• _INSTRUCTIONS FOR THE TASK_
Copy out each line of the material in which the word "down" appears.

• _EXCERPTED DATA_
++++++++++++++++++++

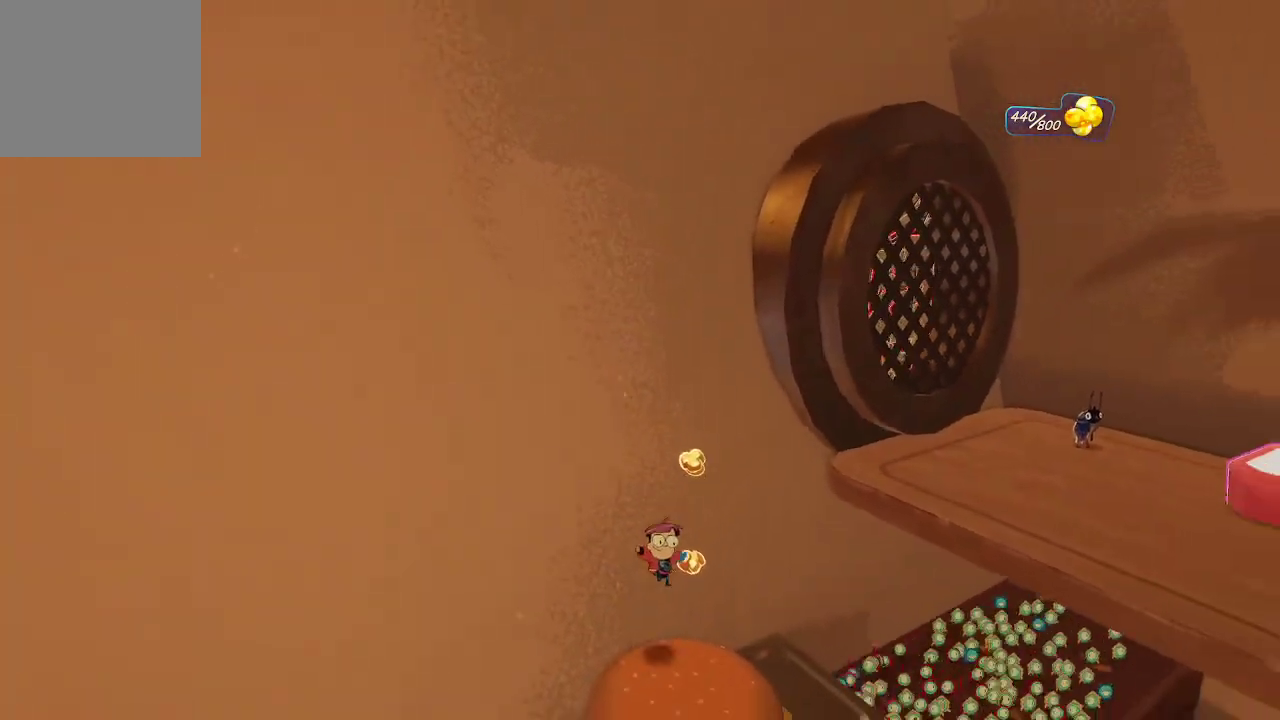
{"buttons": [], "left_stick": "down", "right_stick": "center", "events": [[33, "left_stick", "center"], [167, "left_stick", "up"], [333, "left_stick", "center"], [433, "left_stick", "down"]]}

++++++++++++++++++++

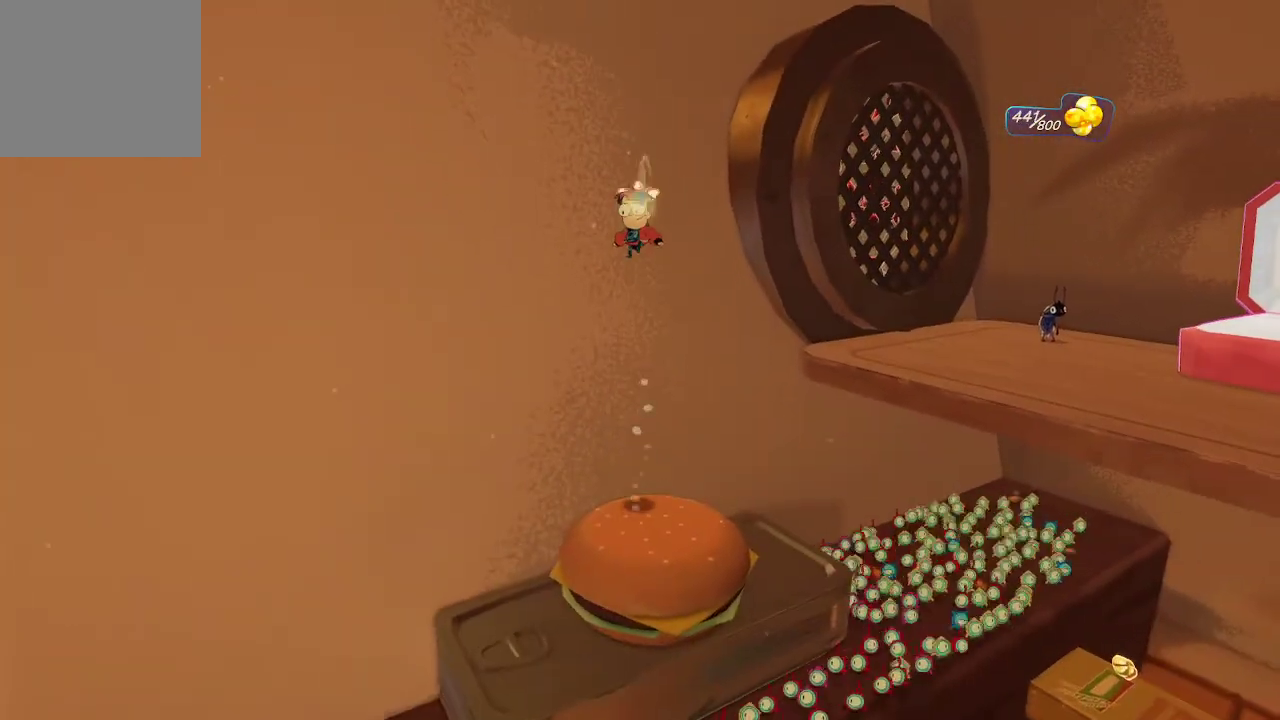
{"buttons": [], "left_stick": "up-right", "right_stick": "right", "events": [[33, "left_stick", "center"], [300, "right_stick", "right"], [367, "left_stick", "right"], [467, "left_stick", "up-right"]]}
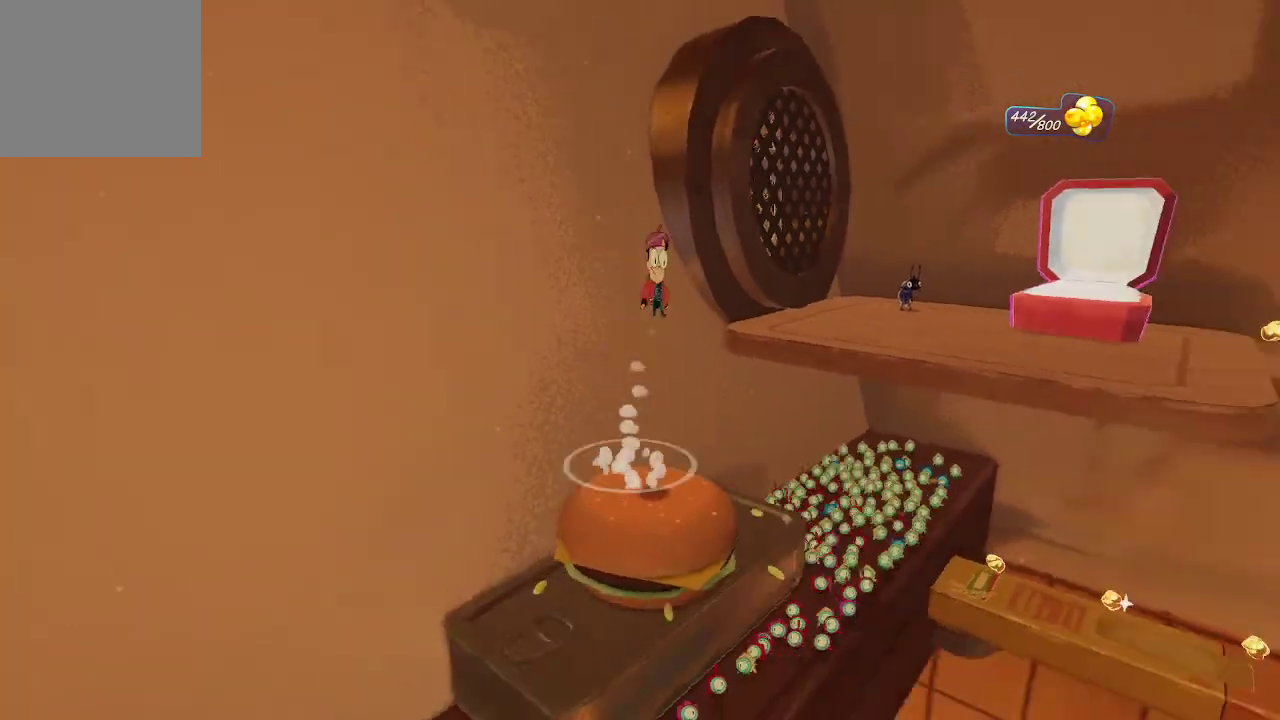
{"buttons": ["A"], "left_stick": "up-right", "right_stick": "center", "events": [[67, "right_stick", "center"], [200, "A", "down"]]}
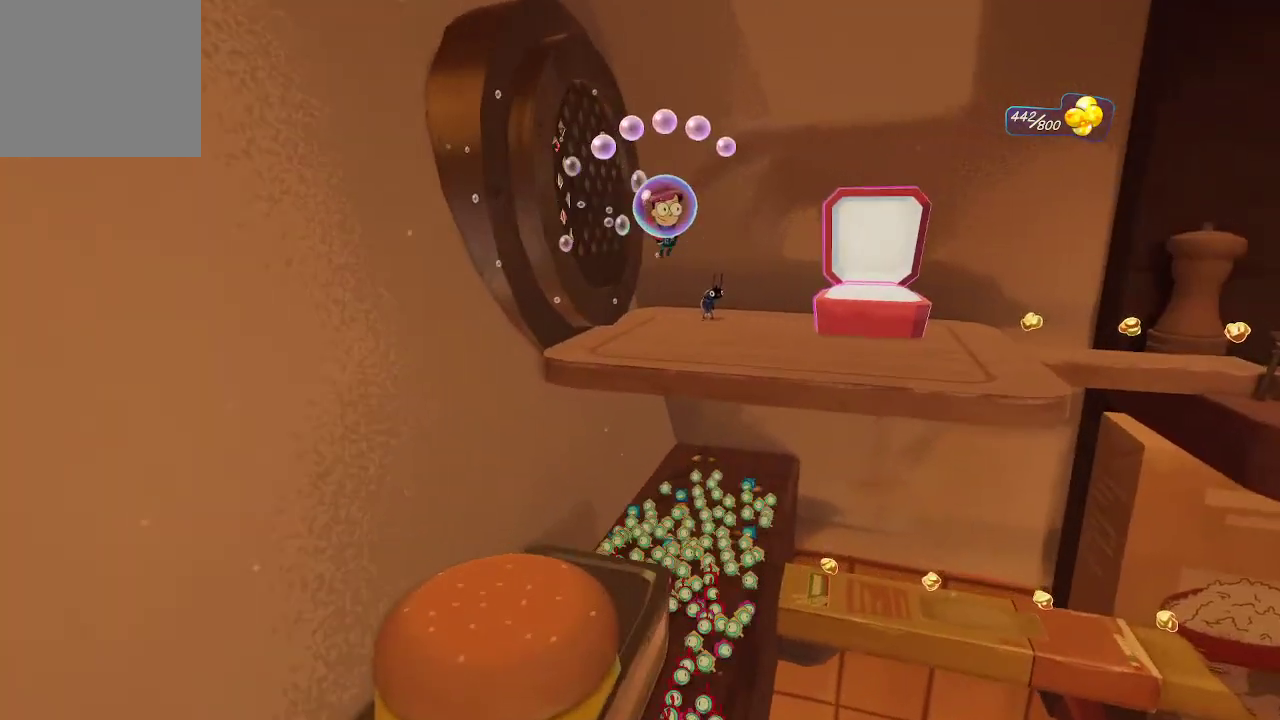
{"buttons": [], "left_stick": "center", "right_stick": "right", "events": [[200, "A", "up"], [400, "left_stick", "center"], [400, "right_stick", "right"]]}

++++++++++++++++++++

• _TASK ANSWER_
{"buttons": [], "left_stick": "down", "right_stick": "center", "events": [[33, "left_stick", "center"], [167, "left_stick", "up"], [333, "left_stick", "center"], [433, "left_stick", "down"]]}
{"buttons": ["A"], "left_stick": "up-right", "right_stick": "center", "events": [[67, "right_stick", "center"], [200, "A", "down"]]}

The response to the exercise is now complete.